Lübnan Başbakanı Saad Hariri, Beyrut’ta Ayetullah Hamaney’in başdanışmanı Ali Ekber Velayeti ile görüşmesinin ardından, bir hafta içinde iki kez gittiği Riyad’da istifasını Suudi devlet televizyonundan açıkladı. Tartışmalara yol açan bu adım, Suudi Arabistan Körfez İşleri Bakanı Sebhan’ın “Hizbullah’ın uygulamaları karşısında Lübnan hükümetinin sessizliğine şaşırıyorum” demesinden iki gün sonraya rastladı.
Veliaht prens Muhammed bin Selman’ın, Filistin devlet başkanı Mahmud Abbas’a, çerçevesi ABD tarafından çizilen ve 2018’in ilk aylarında açıklanması beklenen “Ortadoğu Barış Planı”nı ya kabul ya da istifa etmesi için baskı yaptığı iddiaları, İngiliz The Times gazetesine yansıdı.
Suudi Arabistan müftüsü ve Ulema Heyeti başkanı Abdulaziz Al-i Şeyh, (a) “İsrail’a karşı savaşmanın caiz olmadığını”; (b) ” Hamas’ın bir terör örgütü olduğunu ve Filistinlilere zarar verdiğini” ileri sürüp, (c) “Hizbullah’a karşı İsrail ordusuyla işbirliği yapılabileceğini” belirten bir fetva yayınladı. Bunun üzerine İsrail İletişim Bakanı Eyüp Kara şeyhi kutlayıp ülkesine davet etti.
Suudi Arabistan ve ABD çok büyük (350 milyar dolarlık) bir silah anlaşması imzaladı. Aramco petrol şirketinin New York Borsasına kote edilip halka açılması ve işlem görmesi kararlaştırıldı.
Ülkenin kuzey batısında, Kızıldeniz kıyısında, Suudi Arabistan ile Mısır ve Ürdün arasındaki bölgede, kıtaları bağlayan; modern sanayinin, uluslararası ticaretin ve turizmin kapısını açan, ileri teknolojik sistemlere dayalı, NEOM adında dev bir bölgenin inşa edileceği duyuruldu.
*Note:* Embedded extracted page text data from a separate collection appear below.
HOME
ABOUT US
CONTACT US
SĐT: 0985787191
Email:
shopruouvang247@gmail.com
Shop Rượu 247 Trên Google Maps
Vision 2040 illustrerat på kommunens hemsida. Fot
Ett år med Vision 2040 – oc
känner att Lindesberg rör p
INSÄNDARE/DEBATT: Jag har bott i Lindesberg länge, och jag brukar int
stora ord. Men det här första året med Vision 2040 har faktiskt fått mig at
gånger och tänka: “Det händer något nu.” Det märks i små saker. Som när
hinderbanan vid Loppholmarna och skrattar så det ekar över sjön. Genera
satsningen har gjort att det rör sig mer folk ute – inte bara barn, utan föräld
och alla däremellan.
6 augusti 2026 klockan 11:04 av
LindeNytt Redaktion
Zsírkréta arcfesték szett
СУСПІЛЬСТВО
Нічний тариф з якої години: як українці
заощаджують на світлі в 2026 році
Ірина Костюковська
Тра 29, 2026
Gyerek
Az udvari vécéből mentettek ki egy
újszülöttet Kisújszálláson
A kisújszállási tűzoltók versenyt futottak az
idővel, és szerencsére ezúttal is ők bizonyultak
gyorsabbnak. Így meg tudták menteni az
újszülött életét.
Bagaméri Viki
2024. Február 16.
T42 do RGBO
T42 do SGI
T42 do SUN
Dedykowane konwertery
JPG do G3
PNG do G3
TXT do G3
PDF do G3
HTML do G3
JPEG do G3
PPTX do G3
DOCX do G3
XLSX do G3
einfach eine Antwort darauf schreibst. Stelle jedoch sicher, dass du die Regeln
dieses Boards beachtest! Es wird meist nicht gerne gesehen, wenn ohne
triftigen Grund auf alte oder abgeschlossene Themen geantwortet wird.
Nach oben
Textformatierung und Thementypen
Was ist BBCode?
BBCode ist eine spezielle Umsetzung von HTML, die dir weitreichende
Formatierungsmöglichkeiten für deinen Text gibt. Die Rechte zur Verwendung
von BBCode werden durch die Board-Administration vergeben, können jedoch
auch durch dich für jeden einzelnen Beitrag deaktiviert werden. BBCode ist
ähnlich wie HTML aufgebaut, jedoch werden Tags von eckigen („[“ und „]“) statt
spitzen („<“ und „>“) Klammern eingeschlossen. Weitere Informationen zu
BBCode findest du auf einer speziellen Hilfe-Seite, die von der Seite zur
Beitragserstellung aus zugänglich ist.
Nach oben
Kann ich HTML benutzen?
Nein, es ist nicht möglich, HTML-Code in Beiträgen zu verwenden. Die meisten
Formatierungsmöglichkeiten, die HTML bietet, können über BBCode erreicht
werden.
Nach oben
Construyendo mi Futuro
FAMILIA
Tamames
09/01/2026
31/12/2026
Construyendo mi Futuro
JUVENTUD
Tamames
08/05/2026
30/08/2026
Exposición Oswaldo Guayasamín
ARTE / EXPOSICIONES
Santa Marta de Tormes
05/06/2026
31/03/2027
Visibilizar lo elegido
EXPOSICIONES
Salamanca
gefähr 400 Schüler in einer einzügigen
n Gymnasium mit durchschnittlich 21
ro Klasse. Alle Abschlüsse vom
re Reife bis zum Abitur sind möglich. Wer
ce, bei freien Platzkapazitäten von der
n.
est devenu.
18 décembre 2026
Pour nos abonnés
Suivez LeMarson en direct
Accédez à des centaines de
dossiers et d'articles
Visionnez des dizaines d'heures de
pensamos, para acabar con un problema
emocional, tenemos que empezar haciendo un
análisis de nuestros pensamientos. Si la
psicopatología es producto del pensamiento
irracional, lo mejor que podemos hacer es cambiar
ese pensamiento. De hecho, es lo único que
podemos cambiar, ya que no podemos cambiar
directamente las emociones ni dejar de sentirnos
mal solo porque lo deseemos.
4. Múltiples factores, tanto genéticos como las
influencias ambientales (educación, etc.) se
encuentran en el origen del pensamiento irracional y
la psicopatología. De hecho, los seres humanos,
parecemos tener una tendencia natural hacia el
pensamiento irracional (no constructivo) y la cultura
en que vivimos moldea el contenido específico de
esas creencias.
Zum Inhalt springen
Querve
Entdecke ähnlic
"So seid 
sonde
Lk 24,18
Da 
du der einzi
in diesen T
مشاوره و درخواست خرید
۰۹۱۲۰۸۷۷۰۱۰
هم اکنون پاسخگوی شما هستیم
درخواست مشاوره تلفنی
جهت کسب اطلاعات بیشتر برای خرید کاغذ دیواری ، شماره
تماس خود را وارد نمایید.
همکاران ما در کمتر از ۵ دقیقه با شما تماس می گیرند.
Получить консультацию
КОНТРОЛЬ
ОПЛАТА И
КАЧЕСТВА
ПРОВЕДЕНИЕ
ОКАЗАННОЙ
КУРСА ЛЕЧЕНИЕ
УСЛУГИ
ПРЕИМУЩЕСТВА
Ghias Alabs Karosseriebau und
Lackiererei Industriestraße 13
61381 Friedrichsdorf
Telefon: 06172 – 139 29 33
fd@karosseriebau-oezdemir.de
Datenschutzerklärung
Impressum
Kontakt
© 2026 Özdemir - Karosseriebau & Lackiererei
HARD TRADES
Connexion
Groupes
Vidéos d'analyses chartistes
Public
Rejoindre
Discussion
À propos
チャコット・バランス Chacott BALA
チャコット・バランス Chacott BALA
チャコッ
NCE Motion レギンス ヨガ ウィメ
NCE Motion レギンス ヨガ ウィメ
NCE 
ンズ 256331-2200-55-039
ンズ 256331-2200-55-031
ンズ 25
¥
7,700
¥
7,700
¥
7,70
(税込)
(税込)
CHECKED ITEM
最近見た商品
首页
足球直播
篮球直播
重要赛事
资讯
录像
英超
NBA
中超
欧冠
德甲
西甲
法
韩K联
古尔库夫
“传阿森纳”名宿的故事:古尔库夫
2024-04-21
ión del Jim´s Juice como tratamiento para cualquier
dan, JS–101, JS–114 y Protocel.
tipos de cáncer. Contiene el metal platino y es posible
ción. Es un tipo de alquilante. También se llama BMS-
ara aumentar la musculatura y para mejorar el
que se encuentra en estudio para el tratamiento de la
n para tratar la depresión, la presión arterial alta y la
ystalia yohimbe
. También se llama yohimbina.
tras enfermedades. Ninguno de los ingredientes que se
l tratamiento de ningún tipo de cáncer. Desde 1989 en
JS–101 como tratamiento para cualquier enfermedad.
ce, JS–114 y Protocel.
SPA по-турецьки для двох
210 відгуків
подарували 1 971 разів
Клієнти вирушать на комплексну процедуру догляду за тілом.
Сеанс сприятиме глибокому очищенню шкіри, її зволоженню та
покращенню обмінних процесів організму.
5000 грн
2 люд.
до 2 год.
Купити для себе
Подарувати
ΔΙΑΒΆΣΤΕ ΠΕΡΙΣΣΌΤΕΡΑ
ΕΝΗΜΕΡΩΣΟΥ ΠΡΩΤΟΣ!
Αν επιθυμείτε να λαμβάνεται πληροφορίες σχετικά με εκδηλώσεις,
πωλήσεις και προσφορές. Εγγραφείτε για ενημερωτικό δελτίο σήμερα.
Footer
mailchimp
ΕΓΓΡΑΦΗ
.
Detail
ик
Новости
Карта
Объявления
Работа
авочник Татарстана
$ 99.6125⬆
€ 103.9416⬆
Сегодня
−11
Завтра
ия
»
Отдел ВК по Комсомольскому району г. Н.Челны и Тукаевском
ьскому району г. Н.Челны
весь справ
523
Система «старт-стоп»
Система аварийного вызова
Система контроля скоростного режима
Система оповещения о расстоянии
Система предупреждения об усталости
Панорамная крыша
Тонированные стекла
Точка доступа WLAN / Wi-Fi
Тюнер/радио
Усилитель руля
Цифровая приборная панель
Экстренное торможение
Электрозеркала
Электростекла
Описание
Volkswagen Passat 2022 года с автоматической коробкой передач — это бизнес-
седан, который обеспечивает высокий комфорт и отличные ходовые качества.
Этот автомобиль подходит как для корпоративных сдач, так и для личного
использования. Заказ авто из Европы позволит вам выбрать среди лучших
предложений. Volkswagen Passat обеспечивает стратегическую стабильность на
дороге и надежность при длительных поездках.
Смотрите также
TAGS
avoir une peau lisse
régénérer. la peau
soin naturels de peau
Adeta şeriatsız gibi tasarlanan bu bölgede Kuveyt, Dubai ve Abu Dabi tarzı bir yaşamın gerçekleştirileceği; kadın ve erkeklerin birlikte denize girebileceği açıklandı. NEOM’un 50 milyar dolarlık uluslararası yatırım çekmesi bekleniyor. Ilımlı İslam düşüncesiyle kastedilen bütün uygulama ve modellerin burada hayat bulması amaçlanıyor.